→ **DOCUMENT PASSAGE**:
# Security questions...

## Kobin

Do I need to think about some extra security if I want to connect to a public access point?

I ask because the other day I connected to the internet on a hotel. In the beginning everything worked well, but after a while my apps started crashing. I don't know if this could be caused by something else, but I have only had this problem the one day when I was connected there. At home there have been no problems like this.

I tried to launch different apps like firefox gnome-terminal vlc and nautilus before connecting to the internet and everything seemed to work fine, but after connecting they took maybe 20 times longer to start up and crashed afterwards most of the time.

I have installed Gentoo from the minimal install cd using the 2007.0/desktop profile, and I have done nothing extra for security like firewall or anything.

I am going to read about firewall at some point, but I am new to Gentoo so I am learning one step at a time.

I use ndiswrapper with my Broadcom card.

I am also considering if I should reinstall to be on the safe side. I don't enough about this, but I am afraid if something had access to my computer...

→ **TASK LIST**:
a) Copy the forum post starting with "I tried to launch" and going on through "to my computer...", renaming "Gentoo" to "Debian" wherever it appears.
b) For each statement, say yes or no depending on whether the forum post agrees with it, and quote the words that decide it: (i) The apps began crashing as soon as the hotel connection was made. (ii) The poster has not set up a firewall. (iii) The poster runs a Broadcom card through ndiswrapper.

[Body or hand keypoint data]
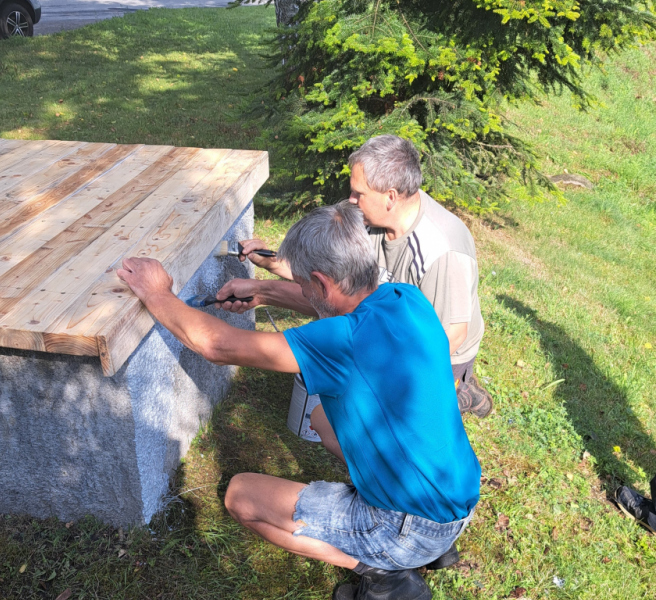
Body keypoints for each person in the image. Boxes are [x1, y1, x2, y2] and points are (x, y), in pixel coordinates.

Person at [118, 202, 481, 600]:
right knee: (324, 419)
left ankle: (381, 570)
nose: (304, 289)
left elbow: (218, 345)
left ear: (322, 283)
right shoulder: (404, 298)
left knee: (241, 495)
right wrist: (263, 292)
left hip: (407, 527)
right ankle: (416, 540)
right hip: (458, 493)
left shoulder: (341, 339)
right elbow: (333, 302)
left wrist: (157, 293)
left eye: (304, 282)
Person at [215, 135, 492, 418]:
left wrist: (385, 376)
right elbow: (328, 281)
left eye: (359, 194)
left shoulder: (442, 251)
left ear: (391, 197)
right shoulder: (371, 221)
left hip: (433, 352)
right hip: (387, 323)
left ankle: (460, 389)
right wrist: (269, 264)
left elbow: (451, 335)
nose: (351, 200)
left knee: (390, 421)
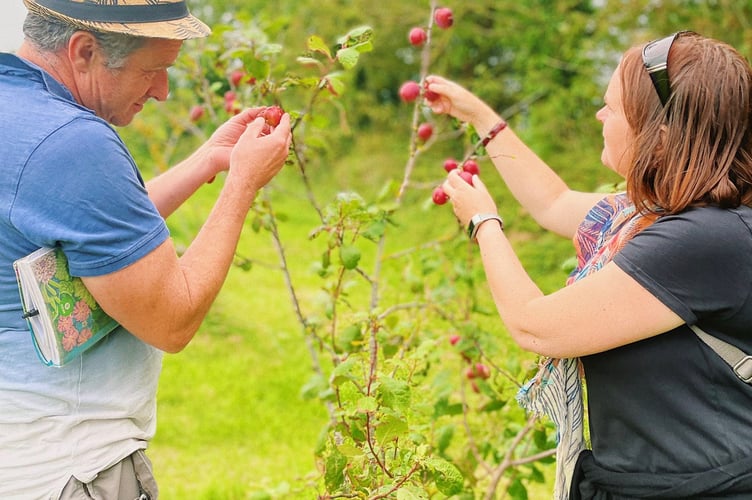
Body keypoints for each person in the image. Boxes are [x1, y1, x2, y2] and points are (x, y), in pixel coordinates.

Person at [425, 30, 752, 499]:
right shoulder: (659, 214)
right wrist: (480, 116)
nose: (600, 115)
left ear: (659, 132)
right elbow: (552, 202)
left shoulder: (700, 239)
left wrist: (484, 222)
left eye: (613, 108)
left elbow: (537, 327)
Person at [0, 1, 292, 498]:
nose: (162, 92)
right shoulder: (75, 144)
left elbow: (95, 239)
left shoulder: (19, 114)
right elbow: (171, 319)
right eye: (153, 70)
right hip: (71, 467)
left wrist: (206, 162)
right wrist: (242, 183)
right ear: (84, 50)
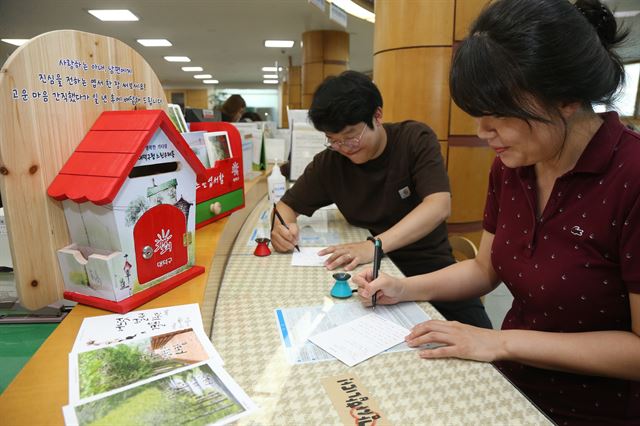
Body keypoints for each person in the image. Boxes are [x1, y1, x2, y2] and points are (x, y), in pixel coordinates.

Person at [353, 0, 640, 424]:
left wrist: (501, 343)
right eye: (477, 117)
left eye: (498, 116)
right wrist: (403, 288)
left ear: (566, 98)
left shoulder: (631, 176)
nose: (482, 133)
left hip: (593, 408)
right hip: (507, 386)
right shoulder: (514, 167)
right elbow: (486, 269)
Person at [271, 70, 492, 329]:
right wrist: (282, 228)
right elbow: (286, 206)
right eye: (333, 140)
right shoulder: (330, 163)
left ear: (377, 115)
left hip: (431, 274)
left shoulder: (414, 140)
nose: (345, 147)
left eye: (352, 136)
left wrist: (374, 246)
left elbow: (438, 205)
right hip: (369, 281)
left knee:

→ **TASK-BY-TASK OUTPUTS**:
a)
I tried to launch different apps like firefox gnome-terminal vlc and nautilus before connecting to the internet and everything seemed to work fine, but after connecting they took maybe 20 times longer to start up and crashed afterwards most of the time.

I have installed Debian from the minimal install cd using the 2007.0/desktop profile, and I have done nothing extra for security like firewall or anything.

I am going to read about firewall at some point, but I am new to Debian so I am learning one step at a time.

I use ndiswrapper with my Broadcom card.

I am also considering if I should reinstall to be on the safe side. I don't enough about this, but I am afraid if something had access to my computer...

b)
(i) No: "In the beginning everything worked well, but after a while my apps started crashing."
(ii) Yes: "I have done nothing extra for security like firewall or anything."
(iii) Yes: "I use ndiswrapper with my Broadcom card."